Stochastic Oscilator

def cal_stochastic_oscillator(data, n = 5):
    data = data.copy()
    size = len(data)
    temp=[]
    for i in range(size):
        if i >= n-1:
            tempUp = data['close'][i] - min(data['low'][i-n+1:i+1])
            tempDown = max(data['high'][i-n+1:i+1]) -  min(data['low'][i-n+1:i+1])
            if tempDown == 0:
                tempDown = 0.001
            temp.append(tempUp / tempDown)
        else:
            temp.append(0) #n보다 작은 초기값은 0 설정
    data['sto_K'] = pd.Series(temp,  index=data.index)
    data['sto_D'] = data['sto_K'].rolling(3).mean()
    return data

OBV

def cal_OBV(data, n=9):
    data = data.copy()
    OBV = []
    OBV.append(data['volume'][0])
    for i in range(1, len(data)):
        if data['close'][i] > data['close'][i - 1]:
            OBV.append(OBV[-1] + data['volume'][i])
        elif data['close'][i] < data['close'][i - 1]:
            OBV.append(OBV[-1] - data['volume'][i])
        else:
            OBV.append(OBV[-1])
    OBV = pd.Series(OBV, index=data.index)
    data['OBV_ewm'] = OBV.ewm(n).mean()

    # OBV signal
    data['OBV_cross'] = pd.Series(np.where(OBV >= data['OBV_ewm'], 1,-1), index = data.index)

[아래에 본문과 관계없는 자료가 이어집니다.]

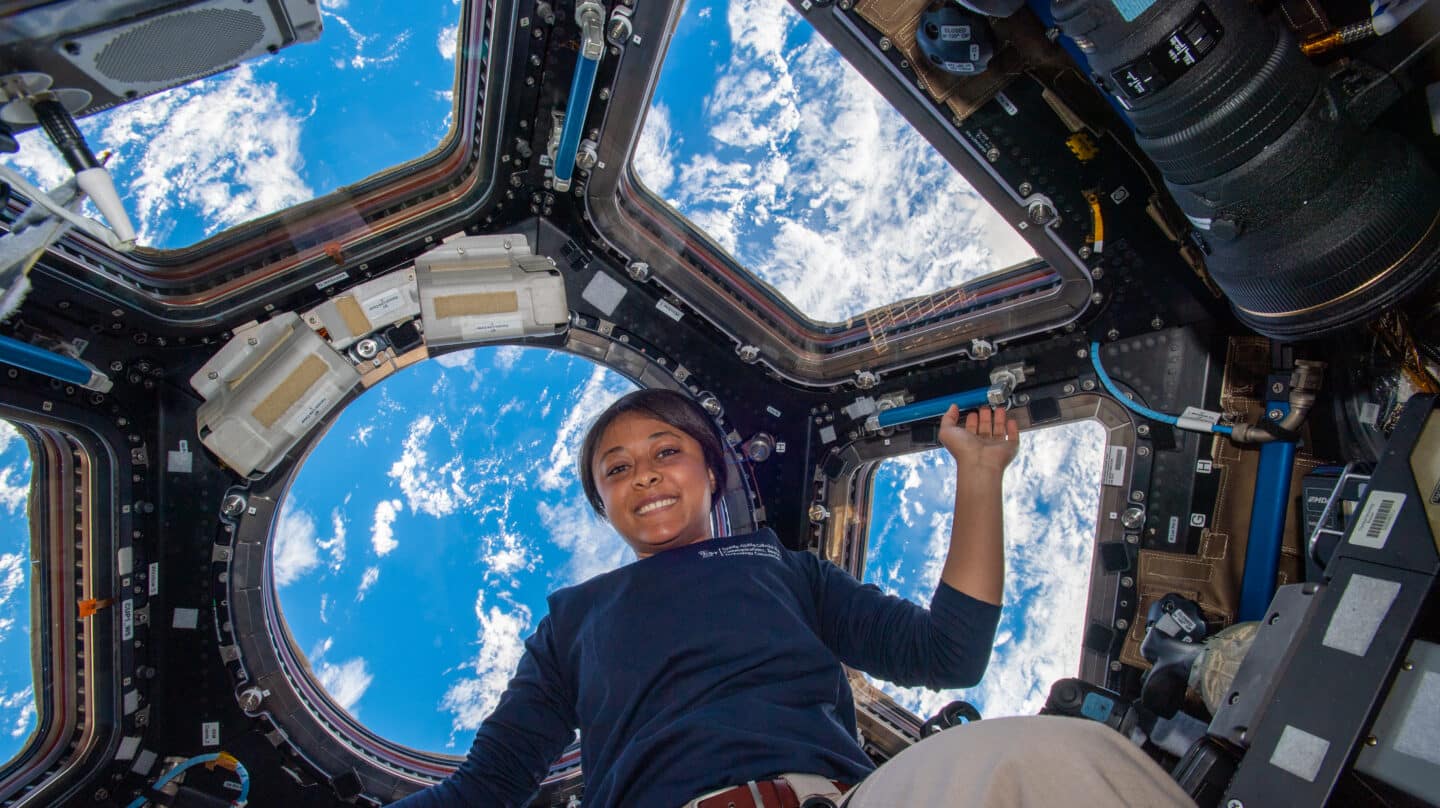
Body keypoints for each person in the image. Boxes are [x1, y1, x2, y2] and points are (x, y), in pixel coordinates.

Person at [394, 388, 1195, 808]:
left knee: (1059, 761)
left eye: (665, 452)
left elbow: (948, 654)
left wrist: (979, 477)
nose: (642, 473)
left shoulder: (785, 571)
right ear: (604, 505)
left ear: (710, 473)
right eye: (615, 469)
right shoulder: (572, 621)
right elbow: (487, 788)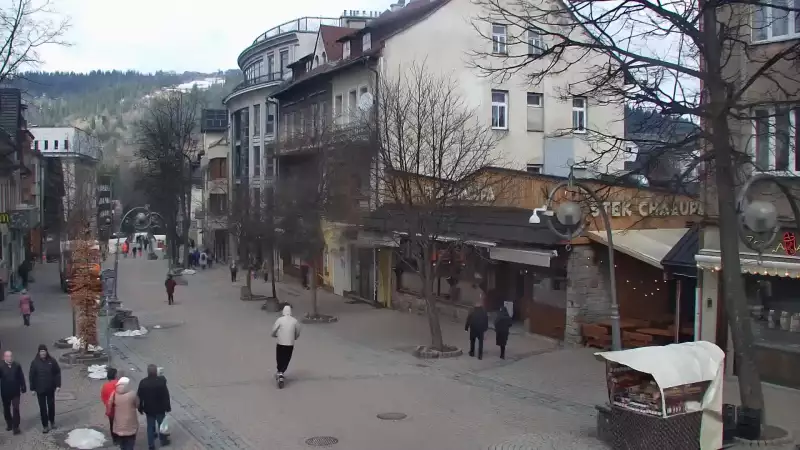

    # 지난 OBV_ewm 대비 OBV_ewm 비율
    data['OBV_lastOBV_ratio'] = np.zeros(len(data))
    data.loc[1:, 'OBV_lastOBV_ratio'] = (data['OBV_ewm'][1:].values - data['OBV_ewm'][:-1].values) / data['OBV_ewm'][
                                                                                                     :-1].values

    data.drop('OBV_ewm', axis=1, inplace=True)

    return data

Log Return

def cal_log_return(data):
    data = data.copy()
    data['log_return'] = np.zeros(len(data))
    data['log_return'] = np.log(data['close'] / data['close'].shift(1))
    return data